Endpoint conclusion:

no adverse effect observed (not sensitising)

Additional information:

To assess the skin sensitizing potential of the test substance, a Local Lymph Node Assay (LLNA) was conducted in mice (CBA/CaOlaHsd) according to OEC guideline 429 and GLP principles. Test item suspensions at different concentrations (5, 10 and 20 % w/w) were prepared using DMSO as a vehicle.

In this study Stimulation Indices (S.I.) of 1.45, 1.51 and 1.70 were determined with the test item at concentrations of 5, 10, and 20% (w/w) in DMSO, respectively.
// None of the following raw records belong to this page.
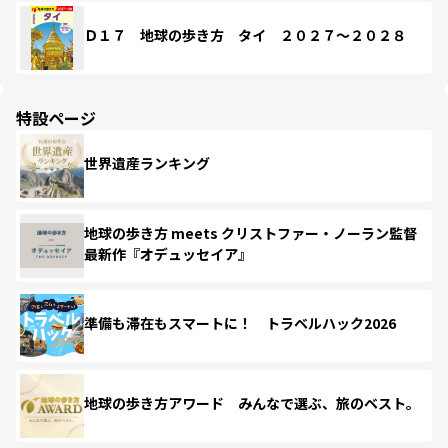
Ｄ１７ 地球の歩き方 タイ ２０２７～２０２８
特設ページ
世界遺産ランキング
地球の歩き方 meets クリストファー・ノーラン監督
最新作『オデュッセイア』
準備も滞在もスマートに！ トラベルハック2026
地球の歩き方アワード みんなで選ぶ、旅のベスト。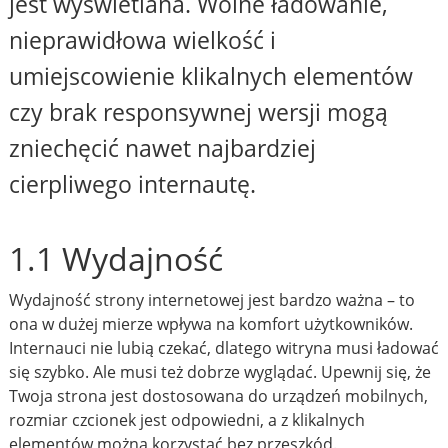
jest wyświetlana. Wolne ładowanie,
nieprawidłowa wielkość i
umiejscowienie klikalnych elementów
czy brak responsywnej wersji mogą
zniechęcić nawet najbardziej
cierpliwego internautę.
1.1 Wydajność
Wydajność strony internetowej jest bardzo ważna – to
ona w dużej mierze wpływa na komfort użytkowników.
Internauci nie lubią czekać, dlatego witryna musi ładować
się szybko. Ale musi też dobrze wyglądać. Upewnij się, że
Twoja strona jest dostosowana do urządzeń mobilnych,
rozmiar czcionek jest odpowiedni, a z klikalnych
elementów można korzystać bez przeszkód.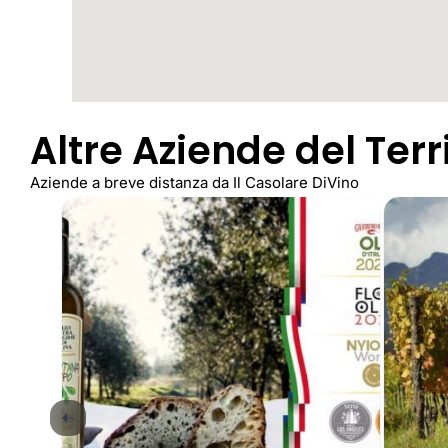
Altre Aziende del Terr
Aziende a breve distanza da Il Casolare DiVino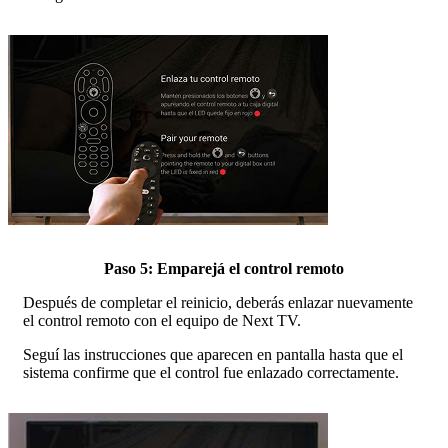
Paso 5: Emparejá el control remoto
Después de completar el reinicio, deberás enlazar nuevamente
el control remoto con el equipo de Next TV.
Seguí las instrucciones que aparecen en pantalla hasta que el
sistema confirme que el control fue enlazado correctamente.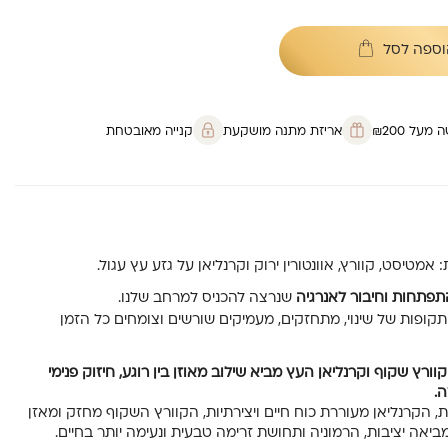
וספה לסל
על ₪200
אריזת מתנה מושקעת
קנייה מאובטחת
מטיסט, קוורץ, אוונטורין ירוק וקרנליאן על גזע עץ עגול.
תפתחות וחיבור לאנרגיה
שנרצה להכניס למרחב שלנו.
תקופות של שינוי, מתחזקים, מעמיקים שורשים וצומחים כל הזמן
קוורץ שקוף וקרנליאן העץ מביא שילוב מאוזן בין רוגע, חיזוק פנימי
ה.
 הקרנליאן מעוררת כוח חיים ויצירתיות, הקוורץ השקוף מחזק ומאזן
מביאה יציבות, הרמוניה ותחושת זרימה טבעית ונעימה יותר בחיים.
A statistically significant or biologically relevant increase in DPM values, lymph node weights and lymph node cell counts was not observed in any treated group in comparison to the vehicle control group. Furthermore, the cut-off value of 1.55 for a positive response regarding the lymph node cell count index reported for BALB/c mice was not exceeded in any dose group. Thus, the test item was not a skin sensitiser under the test conditions of this study.

Respiratory sensitisation

Endpoint conclusion

Endpoint conclusion:

no study available

Justification for classification or non-classification

Based on the available experimental test data, PR63:1 is not considered to be classified for skin sensitisation under Regulation (EC) No 1272/2008.